• [Extract]:
*** Block opens ***

One of Ohlmarks' arguments is that while The Hobbit and other such works written before LOTR are of the same poor standard as The Silmarillion, which was published after LOTR, it would be practically impossible to produce a work in between of such a high standard. What seems to escape Ohlmarks here is the fact that The Silmarillion was largely written before even The Hobbit. In this light,LOTR could perhaps be seen as the crowning of a slowly developed literary style.
LOTR was written over a long period of time - about 13 years. Tolkien himself did not know how it was going to end as he wrote it and before it was published he rewrote many parts. The world was at war for five years and authors do change and develop. It is not very complimentary to suggest that an author has no ability whatsoever to vary his style - although complimenting Tolkien was perhaps the least of Ohlmarks' concerns at the end.

*** Block closes ***

• [Task]: Decide whether each of these statements agrees with the passage on Ohlmarks and Tolkien, answering yes or no and quoting the words of the passage that settle it. 1. LOTR took about 13 years to write. 2. Tolkien knew from the start how LOTR would end. 3. The Silmarillion was published before LOTR.

• [Dataset content]:
*** Block opens ***

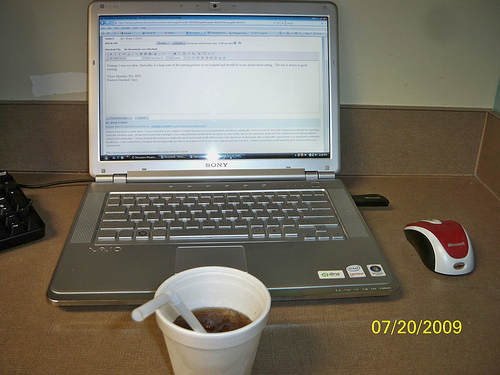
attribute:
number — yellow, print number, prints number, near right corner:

*** Block closes ***

• [Answer for the task]:
1. Yes: "LOTR was written over a long period of time - about 13 years."
2. No: "Tolkien himself did not know how it was going to end as he wrote it"
3. No: "The Silmarillion, which was published after LOTR"